# [WORK ITEM]
Convert every line of the records below into a Markdown table with the columns No. and Line. Give each nonblank line its own row, numbered in order, with blank lines left out.

Saved data entries:
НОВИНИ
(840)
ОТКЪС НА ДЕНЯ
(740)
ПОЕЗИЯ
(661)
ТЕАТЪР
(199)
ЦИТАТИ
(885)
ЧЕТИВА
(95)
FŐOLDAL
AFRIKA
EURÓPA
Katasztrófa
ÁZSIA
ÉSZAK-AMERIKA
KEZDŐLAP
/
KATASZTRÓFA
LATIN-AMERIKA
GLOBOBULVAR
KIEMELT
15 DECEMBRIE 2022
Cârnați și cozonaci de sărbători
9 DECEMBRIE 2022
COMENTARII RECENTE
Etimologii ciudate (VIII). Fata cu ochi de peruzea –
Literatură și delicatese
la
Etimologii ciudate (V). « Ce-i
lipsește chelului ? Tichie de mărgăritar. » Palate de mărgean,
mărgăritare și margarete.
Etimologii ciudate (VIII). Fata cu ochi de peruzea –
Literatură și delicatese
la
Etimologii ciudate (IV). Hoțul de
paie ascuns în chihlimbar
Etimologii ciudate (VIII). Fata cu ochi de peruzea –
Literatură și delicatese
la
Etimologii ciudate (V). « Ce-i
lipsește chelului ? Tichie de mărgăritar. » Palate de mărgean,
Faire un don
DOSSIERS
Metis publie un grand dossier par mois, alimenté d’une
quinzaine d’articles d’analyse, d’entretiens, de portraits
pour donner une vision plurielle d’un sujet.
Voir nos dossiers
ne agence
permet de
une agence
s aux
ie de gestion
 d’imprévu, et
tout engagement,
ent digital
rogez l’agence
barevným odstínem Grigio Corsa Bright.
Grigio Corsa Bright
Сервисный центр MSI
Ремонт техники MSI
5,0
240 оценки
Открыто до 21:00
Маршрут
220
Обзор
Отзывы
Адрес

# [ANSWER SPACE]
| No. | Line |
|---|---|
| 1 | НОВИНИ |
| 2 | (840) |
| 3 | ОТКЪС НА ДЕНЯ |
| 4 | (740) |
| 5 | ПОЕЗИЯ |
| 6 | (661) |
| 7 | ТЕАТЪР |
| 8 | (199) |
| 9 | ЦИТАТИ |
| 10 | (885) |
| 11 | ЧЕТИВА |
| 12 | (95) |
| 13 | FŐOLDAL |
| 14 | AFRIKA |
| 15 | EURÓPA |
| 16 | Katasztrófa |
| 17 | ÁZSIA |
| 18 | ÉSZAK-AMERIKA |
| 19 | KEZDŐLAP |
| 20 | / |
| 21 | KATASZTRÓFA |
| 22 | LATIN-AMERIKA |
| 23 | GLOBOBULVAR |
| 24 | KIEMELT |
| 25 | 15 DECEMBRIE 2022 |
| 26 | Cârnați și cozonaci de sărbători |
| 27 | 9 DECEMBRIE 2022 |
| 28 | COMENTARII RECENTE |
| 29 | Etimologii ciudate (VIII). Fata cu ochi de peruzea – |
| 30 | Literatură și delicatese |
| 31 | la |
| 32 | Etimologii ciudate (V). « Ce-i |
| 33 | lipsește chelului ? Tichie de mărgăritar. » Palate de mărgean, |
| 34 | mărgăritare și margarete. |
| 35 | Etimologii ciudate (VIII). Fata cu ochi de peruzea – |
| 36 | Literatură și delicatese |
| 37 | la |
| 38 | Etimologii ciudate (IV). Hoțul de |
| 39 | paie ascuns în chihlimbar |
| 40 | Etimologii ciudate (VIII). Fata cu ochi de peruzea – |
| 41 | Literatură și delicatese |
| 42 | la |
| 43 | Etimologii ciudate (V). « Ce-i |
| 44 | lipsește chelului ? Tichie de mărgăritar. » Palate de mărgean, |
| 45 | Faire un don |
| 46 | DOSSIERS |
| 47 | Metis publie un grand dossier par mois, alimenté d’une |
| 48 | quinzaine d’articles d’analyse, d’entretiens, de portraits |
| 49 | pour donner une vision plurielle d’un sujet. |
| 50 | Voir nos dossiers |
| 51 | ne agence |
| 52 | permet de |
| 53 | une agence |
| 54 | s aux |
| 55 | ie de gestion |
| 56 |  d’imprévu, et |
| 57 | tout engagement, |
| 58 | ent digital |
| 59 | rogez l’agence |
| 60 | barevným odstínem Grigio Corsa Bright. |
| 61 | Grigio Corsa Bright |
| 62 | Сервисный центр MSI |
| 63 | Ремонт техники MSI |
| 64 | 5,0 |
| 65 | 240 оценки |
| 66 | Открыто до 21:00 |
| 67 | Маршрут |
| 68 | 220 |
| 69 | Обзор |
| 70 | Отзывы |
| 71 | Адрес |